Travelers who develop diarrhea with three or more loose stools in an 8-hour period, especially if associated with nausea, vomiting, abdominal cramps, fever, or blood in the stools, may benefit from antimicrobial treatment. A typical 3- to 5-day illness can be shortened to 1 to 1 1/2 days by effective antimicrobial agents. Those best studied to date are TMP/SMX, 160 mg TMP and 800 mg SMX, or TMP alone, 200 mg taken twice daily. Preliminary evidence suggests that doxycycline taken 100 mg twice daily is also effective. Three days of treatment is recommended, although 2 days or fewer may be sufficient. Nausea and vomiting without diarrhea should not be treated with antimicrobial drugs.
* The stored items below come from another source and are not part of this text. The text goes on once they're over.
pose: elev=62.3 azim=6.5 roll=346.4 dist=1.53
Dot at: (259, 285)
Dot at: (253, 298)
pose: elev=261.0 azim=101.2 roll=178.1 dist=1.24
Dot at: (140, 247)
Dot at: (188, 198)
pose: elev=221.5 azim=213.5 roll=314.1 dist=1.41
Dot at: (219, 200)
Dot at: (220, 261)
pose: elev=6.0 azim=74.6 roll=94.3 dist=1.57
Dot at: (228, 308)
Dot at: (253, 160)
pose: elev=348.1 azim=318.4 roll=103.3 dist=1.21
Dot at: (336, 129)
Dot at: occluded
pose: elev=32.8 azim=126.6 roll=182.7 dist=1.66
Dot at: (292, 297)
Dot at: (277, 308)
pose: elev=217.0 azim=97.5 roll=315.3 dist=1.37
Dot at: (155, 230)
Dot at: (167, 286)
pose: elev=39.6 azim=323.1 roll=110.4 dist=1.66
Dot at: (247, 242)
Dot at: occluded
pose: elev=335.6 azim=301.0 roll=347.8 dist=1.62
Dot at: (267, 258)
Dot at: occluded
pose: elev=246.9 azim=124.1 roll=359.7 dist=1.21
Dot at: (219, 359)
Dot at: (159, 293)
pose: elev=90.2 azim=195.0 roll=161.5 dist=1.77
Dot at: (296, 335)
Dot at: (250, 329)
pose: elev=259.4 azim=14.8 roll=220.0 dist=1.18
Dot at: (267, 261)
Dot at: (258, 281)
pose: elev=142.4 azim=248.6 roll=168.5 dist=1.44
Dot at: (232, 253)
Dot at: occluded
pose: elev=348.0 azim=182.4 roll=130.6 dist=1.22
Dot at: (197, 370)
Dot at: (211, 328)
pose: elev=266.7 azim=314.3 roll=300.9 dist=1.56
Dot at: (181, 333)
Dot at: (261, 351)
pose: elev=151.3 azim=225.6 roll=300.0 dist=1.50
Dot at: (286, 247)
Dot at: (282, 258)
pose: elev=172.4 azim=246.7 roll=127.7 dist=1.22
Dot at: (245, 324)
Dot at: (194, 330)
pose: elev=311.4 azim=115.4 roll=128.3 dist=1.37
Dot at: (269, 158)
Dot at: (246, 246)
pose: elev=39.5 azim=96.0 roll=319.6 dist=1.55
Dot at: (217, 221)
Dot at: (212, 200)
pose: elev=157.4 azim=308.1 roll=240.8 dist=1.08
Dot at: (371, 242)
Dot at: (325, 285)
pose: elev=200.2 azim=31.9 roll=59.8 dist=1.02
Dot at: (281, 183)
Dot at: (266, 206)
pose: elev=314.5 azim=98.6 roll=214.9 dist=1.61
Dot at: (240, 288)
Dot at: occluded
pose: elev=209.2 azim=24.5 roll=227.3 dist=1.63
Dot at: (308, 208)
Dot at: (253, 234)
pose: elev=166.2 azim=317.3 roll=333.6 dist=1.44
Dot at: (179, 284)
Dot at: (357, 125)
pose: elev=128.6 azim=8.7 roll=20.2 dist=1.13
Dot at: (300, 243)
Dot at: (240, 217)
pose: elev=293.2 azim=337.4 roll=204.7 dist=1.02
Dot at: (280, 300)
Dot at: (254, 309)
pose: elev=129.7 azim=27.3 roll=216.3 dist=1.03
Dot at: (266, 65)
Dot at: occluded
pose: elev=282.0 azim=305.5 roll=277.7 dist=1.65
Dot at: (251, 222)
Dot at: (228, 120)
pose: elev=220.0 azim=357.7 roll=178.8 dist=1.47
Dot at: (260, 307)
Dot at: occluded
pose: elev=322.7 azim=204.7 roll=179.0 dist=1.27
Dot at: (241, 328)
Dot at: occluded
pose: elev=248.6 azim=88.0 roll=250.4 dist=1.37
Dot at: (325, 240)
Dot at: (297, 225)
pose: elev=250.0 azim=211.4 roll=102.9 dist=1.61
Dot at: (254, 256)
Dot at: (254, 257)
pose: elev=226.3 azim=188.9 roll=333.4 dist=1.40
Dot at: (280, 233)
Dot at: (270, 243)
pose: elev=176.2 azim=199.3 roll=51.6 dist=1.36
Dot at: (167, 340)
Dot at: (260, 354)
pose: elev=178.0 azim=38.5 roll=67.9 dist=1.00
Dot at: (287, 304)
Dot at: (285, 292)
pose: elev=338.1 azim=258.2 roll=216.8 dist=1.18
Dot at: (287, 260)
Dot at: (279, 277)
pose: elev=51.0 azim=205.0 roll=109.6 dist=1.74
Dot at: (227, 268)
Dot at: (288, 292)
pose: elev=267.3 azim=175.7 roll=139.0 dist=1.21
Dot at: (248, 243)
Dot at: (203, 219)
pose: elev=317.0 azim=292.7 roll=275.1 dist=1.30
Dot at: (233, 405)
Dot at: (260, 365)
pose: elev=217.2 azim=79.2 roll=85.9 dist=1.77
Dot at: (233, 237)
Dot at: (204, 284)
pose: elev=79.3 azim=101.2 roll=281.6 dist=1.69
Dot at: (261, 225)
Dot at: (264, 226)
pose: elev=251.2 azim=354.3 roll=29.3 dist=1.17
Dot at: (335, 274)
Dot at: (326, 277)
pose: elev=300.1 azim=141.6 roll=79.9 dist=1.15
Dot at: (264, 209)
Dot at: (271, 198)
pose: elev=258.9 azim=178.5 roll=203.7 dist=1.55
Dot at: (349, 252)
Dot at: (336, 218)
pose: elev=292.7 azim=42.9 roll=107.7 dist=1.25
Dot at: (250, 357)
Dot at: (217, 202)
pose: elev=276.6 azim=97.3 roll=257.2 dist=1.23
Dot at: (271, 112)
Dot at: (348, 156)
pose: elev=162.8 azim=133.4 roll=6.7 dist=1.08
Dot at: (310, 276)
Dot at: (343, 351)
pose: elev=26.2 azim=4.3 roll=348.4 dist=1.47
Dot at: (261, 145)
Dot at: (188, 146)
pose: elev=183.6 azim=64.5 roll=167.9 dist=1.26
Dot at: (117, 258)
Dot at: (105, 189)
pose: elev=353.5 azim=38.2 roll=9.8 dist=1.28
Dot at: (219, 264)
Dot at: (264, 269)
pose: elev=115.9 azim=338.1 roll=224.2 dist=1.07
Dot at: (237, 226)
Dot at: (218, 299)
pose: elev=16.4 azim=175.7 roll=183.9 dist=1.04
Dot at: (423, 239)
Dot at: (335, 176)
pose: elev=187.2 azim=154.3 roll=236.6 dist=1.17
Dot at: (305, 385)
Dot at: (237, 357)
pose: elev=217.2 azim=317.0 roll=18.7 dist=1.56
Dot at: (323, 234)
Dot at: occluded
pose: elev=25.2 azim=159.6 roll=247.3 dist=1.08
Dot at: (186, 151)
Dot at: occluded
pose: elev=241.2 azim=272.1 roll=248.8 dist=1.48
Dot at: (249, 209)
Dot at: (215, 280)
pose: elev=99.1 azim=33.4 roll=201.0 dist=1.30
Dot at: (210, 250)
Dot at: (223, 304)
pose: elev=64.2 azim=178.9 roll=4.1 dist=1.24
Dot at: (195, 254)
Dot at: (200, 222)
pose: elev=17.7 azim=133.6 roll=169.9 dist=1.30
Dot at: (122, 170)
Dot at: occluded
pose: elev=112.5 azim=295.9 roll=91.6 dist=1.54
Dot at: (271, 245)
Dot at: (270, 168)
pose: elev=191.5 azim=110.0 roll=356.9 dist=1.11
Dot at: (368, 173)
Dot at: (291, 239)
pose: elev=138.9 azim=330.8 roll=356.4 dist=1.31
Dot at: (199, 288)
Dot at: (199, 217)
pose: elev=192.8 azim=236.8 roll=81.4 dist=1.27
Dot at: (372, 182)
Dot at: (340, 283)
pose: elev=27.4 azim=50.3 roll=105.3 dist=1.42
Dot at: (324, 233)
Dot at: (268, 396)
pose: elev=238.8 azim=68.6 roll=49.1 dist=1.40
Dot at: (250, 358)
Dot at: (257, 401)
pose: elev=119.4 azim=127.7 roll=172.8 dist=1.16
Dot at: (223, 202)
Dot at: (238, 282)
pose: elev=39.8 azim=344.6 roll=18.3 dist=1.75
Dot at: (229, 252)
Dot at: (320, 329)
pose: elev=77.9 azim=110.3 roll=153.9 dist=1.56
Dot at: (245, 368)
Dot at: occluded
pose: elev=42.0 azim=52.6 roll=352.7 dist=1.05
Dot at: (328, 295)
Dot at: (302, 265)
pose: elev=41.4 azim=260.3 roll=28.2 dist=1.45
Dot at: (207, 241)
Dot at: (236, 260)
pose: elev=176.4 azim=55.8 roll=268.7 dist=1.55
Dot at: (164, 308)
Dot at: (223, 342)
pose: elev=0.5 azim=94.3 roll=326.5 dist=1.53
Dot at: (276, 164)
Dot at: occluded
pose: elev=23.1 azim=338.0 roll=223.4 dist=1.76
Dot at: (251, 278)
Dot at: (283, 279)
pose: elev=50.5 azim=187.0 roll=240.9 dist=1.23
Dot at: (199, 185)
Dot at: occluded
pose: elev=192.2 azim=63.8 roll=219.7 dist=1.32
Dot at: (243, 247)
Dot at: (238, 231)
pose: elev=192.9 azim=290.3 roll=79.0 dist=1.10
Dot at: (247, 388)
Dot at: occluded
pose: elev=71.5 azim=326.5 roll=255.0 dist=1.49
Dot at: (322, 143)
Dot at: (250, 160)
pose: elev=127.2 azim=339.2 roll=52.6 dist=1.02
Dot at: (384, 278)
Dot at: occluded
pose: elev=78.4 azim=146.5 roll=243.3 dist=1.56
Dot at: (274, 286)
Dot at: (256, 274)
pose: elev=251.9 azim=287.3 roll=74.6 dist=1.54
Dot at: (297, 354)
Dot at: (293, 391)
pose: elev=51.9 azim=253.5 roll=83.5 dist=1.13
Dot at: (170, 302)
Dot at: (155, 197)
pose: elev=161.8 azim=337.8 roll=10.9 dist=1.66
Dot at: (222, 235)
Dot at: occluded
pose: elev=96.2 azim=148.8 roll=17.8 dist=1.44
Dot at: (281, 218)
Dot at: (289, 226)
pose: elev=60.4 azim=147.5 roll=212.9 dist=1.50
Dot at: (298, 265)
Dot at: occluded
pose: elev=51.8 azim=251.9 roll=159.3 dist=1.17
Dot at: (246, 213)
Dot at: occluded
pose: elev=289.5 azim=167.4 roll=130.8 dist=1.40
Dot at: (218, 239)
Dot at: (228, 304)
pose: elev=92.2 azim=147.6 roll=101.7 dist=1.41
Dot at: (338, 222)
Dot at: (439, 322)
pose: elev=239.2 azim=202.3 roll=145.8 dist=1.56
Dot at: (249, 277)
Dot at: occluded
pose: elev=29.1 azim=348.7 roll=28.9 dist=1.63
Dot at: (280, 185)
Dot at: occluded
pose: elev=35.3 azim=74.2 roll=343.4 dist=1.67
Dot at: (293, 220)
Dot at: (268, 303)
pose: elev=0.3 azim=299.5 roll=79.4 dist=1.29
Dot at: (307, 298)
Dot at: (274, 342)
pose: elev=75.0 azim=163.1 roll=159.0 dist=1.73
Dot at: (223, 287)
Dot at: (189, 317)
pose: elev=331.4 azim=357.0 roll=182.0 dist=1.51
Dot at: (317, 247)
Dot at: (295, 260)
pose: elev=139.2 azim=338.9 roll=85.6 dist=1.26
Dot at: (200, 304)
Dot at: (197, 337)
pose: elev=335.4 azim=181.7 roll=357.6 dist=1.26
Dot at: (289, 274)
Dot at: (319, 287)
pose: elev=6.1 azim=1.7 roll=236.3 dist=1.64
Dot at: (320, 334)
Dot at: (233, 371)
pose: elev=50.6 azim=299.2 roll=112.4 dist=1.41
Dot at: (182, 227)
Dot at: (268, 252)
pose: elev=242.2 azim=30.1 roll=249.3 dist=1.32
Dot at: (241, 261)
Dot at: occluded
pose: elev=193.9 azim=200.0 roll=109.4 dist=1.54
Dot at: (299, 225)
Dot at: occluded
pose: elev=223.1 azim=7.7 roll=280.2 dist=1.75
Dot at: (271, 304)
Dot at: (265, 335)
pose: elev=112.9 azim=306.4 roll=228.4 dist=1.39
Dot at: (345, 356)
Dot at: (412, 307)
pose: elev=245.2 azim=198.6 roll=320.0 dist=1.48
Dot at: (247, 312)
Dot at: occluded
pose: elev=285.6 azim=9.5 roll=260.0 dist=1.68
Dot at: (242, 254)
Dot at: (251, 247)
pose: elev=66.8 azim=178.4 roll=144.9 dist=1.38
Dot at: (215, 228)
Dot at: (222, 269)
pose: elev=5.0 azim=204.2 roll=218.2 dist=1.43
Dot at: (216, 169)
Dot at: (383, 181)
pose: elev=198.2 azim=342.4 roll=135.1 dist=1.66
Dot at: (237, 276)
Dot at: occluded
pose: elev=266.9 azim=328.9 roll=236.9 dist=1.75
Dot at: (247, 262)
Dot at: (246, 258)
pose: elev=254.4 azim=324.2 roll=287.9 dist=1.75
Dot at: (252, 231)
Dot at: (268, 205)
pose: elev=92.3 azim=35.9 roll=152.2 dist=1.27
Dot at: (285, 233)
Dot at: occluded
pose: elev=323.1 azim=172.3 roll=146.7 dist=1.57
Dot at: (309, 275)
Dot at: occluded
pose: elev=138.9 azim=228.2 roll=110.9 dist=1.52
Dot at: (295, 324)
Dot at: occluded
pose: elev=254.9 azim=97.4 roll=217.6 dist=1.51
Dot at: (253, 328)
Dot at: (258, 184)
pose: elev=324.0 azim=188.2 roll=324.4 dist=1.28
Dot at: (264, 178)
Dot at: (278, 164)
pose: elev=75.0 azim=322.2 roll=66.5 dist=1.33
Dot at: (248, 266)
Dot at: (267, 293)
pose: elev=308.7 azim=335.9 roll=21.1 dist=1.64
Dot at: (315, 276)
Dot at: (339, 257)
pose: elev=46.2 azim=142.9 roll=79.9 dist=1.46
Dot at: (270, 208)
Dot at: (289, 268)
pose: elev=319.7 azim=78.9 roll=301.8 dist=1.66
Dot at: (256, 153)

Precautions in Children and Pregnant Women

Although children do not make up a large proportion of travelers to high-risk areas, some children do accompany their families. Teenagers should follow the advice given to adults, with possible adjustment of doses of medication. Physicians should be aware of the risks of tetracyclines to children under 12 years. There is a paucity of data available about usage of antidiarrheal drugs in children. Drugs should be prescribed with caution for pregnant women and nursing mothers.

Summary Recommendation for Treatment

TD is usually a mild, self-limited disorder, with complete recovery even in the absence of therapy; hence, therapy should be considered optional.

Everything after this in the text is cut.